=== Begin Enclosure ===

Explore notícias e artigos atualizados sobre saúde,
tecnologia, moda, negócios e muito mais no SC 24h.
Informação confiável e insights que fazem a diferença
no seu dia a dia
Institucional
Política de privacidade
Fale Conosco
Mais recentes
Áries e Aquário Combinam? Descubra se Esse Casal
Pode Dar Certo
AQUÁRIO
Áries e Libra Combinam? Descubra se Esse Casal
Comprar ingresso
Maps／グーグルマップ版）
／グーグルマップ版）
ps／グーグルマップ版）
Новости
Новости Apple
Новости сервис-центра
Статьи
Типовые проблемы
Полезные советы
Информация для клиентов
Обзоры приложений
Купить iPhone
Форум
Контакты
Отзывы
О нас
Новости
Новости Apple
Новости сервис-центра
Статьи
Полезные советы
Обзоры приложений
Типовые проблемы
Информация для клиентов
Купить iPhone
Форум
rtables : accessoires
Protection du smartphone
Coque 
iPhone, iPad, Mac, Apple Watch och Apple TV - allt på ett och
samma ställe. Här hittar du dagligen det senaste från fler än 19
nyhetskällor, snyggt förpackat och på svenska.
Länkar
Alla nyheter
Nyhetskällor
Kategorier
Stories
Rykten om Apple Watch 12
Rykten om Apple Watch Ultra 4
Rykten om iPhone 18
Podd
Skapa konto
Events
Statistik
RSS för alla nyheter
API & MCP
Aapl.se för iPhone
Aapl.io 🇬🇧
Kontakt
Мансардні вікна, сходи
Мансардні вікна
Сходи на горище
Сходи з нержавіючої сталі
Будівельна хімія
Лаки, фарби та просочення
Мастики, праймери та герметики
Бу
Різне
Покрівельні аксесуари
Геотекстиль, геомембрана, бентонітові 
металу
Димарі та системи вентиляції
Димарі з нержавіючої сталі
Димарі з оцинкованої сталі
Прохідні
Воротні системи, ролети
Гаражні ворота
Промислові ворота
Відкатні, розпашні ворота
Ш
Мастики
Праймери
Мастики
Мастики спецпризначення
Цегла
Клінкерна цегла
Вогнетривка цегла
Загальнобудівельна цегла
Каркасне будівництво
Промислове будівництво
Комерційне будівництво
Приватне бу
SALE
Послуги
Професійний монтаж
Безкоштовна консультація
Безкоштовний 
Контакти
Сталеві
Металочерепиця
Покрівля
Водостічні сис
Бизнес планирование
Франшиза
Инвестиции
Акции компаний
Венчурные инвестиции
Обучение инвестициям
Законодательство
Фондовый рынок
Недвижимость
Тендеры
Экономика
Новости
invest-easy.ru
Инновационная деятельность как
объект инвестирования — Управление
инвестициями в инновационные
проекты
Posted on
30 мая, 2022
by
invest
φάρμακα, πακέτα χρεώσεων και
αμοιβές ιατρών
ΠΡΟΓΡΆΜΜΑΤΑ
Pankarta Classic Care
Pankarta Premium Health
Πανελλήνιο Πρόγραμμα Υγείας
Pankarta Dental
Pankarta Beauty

=== End Enclosure ===

_Aim of the exercise:_ Render all of the lines above as a JSON list of strings, with one string per line and any blank lines omitted.

_Task answer:_
[
  "Explore notícias e artigos atualizados sobre saúde,",
  "tecnologia, moda, negócios e muito mais no SC 24h.",
  "Informação confiável e insights que fazem a diferença",
  "no seu dia a dia",
  "Institucional",
  "Política de privacidade",
  "Fale Conosco",
  "Mais recentes",
  "Áries e Aquário Combinam? Descubra se Esse Casal",
  "Pode Dar Certo",
  "AQUÁRIO",
  "Áries e Libra Combinam? Descubra se Esse Casal",
  "Comprar ingresso",
  "Maps／グーグルマップ版）",
  "／グーグルマップ版）",
  "ps／グーグルマップ版）",
  "Новости",
  "Новости Apple",
  "Новости сервис-центра",
  "Статьи",
  "Типовые проблемы",
  "Полезные советы",
  "Информация для клиентов",
  "Обзоры приложений",
  "Купить iPhone",
  "Форум",
  "Контакты",
  "Отзывы",
  "О нас",
  "Новости",
  "Новости Apple",
  "Новости сервис-центра",
  "Статьи",
  "Полезные советы",
  "Обзоры приложений",
  "Типовые проблемы",
  "Информация для клиентов",
  "Купить iPhone",
  "Форум",
  "rtables : accessoires",
  "Protection du smartphone",
  "Coque ",
  "iPhone, iPad, Mac, Apple Watch och Apple TV - allt på ett och",
  "samma ställe. Här hittar du dagligen det senaste från fler än 19",
  "nyhetskällor, snyggt förpackat och på svenska.",
  "Länkar",
  "Alla nyheter",
  "Nyhetskällor",
  "Kategorier",
  "Stories",
  "Rykten om Apple Watch 12",
  "Rykten om Apple Watch Ultra 4",
  "Rykten om iPhone 18",
  "Podd",
  "Skapa konto",
  "Events",
  "Statistik",
  "RSS för alla nyheter",
  "API & MCP",
  "Aapl.se för iPhone",
  "Aapl.io 🇬🇧",
  "Kontakt",
  "Мансардні вікна, сходи",
  "Мансардні вікна",
  "Сходи на горище",
  "Сходи з нержавіючої сталі",
  "Будівельна хімія",
  "Лаки, фарби та просочення",
  "Мастики, праймери та герметики",
  "Бу",
  "Різне",
  "Покрівельні аксесуари",
  "Геотекстиль, геомембрана, бентонітові ",
  "металу",
  "Димарі та системи вентиляції",
  "Димарі з нержавіючої сталі",
  "Димарі з оцинкованої сталі",
  "Прохідні",
  "Воротні системи, ролети",
  "Гаражні ворота",
  "Промислові ворота",
  "Відкатні, розпашні ворота",
  "Ш",
  "Мастики",
  "Праймери",
  "Мастики",
  "Мастики спецпризначення",
  "Цегла",
  "Клінкерна цегла",
  "Вогнетривка цегла",
  "Загальнобудівельна цегла",
  "Каркасне будівництво",
  "Промислове будівництво",
  "Комерційне будівництво",
  "Приватне бу",
  "SALE",
  "Послуги",
  "Професійний монтаж",
  "Безкоштовна консультація",
  "Безкоштовний ",
  "Контакти",
  "Сталеві",
  "Металочерепиця",
  "Покрівля",
  "Водостічні сис",
  "Бизнес планирование",
  "Франшиза",
  "Инвестиции",
  "Акции компаний",
  "Венчурные инвестиции",
  "Обучение инвестициям",
  "Законодательство",
  "Фондовый рынок",
  "Недвижимость",
  "Тендеры",
  "Экономика",
  "Новости",
  "invest-easy.ru",
  "Инновационная деятельность как",
  "объект инвестирования — Управление",
  "инвестициями в инновационные",
  "проекты",
  "Posted on",
  "30 мая, 2022",
  "by",
  "invest",
  "φάρμακα, πακέτα χρεώσεων και",
  "αμοιβές ιατρών",
  "ΠΡΟΓΡΆΜΜΑΤΑ",
  "Pankarta Classic Care",
  "Pankarta Premium Health",
  "Πανελλήνιο Πρόγραμμα Υγείας",
  "Pankarta Dental",
  "Pankarta Beauty"
]